As the southbound leg in the topsy-turvy Europe-East Coast South America (ECSA) trade regained supremacy in the first quarter of 2017, any increases in spot rates is expected to occur here, according to shipping consultancy Drewry.
First-quarter 2017 container shipments in the trade between Europe and East Coast South America continued the strong growth in the southbound traffic following a long period of decline, with the opposite being true for the northbound leg.
Southbound container volumes increased by 9% year-on-year in the first quarter, following on from a 14% uplift in the fourth quarter of 2016. Drewry said that, prior to that, the trade had not seen growth since the start of 2014.
However, northbound shipments to Europe closed last year 2.1% up, bringing volumes back up to where they stood in 2012, but the slowdown in trade witnessed in the fourth quarter of 2016 continued in the first quarter this year as box volumes decreased by 7%.
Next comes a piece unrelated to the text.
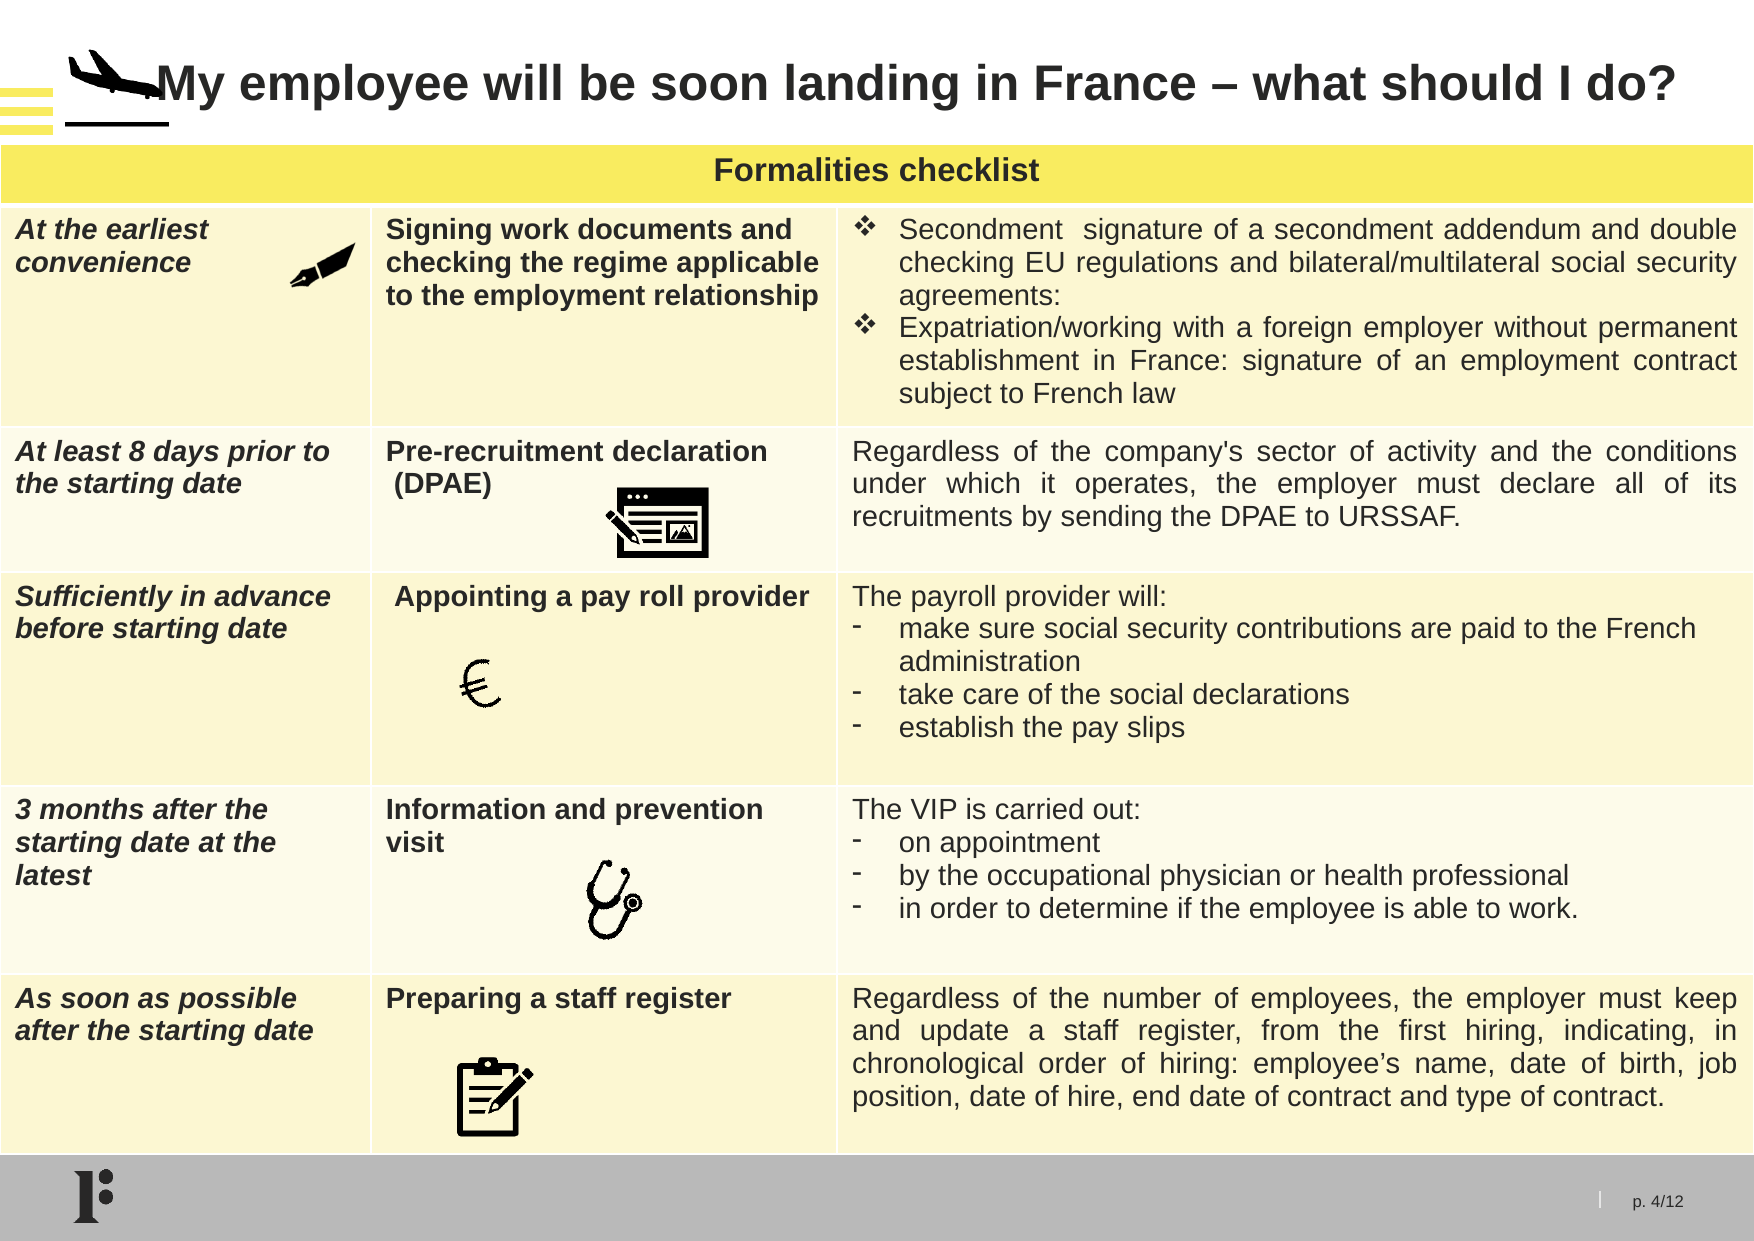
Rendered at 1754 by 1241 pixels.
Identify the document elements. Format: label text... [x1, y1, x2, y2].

The latest numbers show that southbound shipments marginally overtook those on the northbound leg in the first three months of 2017, by 189,000 TEU to 187,000 TEU. The northbound leg had held the upper-hand since the third quarter of 2015, Drewry said, adding that the growth is now “exclusive to the southbound market.”
March figures pushed the southbound moving average up to 1.8%, its highest mark since June 2014. In contrast, the northbound rolling average sunk to -2.8%, the worst reading since April 2015. The gap between the two legs is expected to continue to widen as the year progresses, Drewry informed.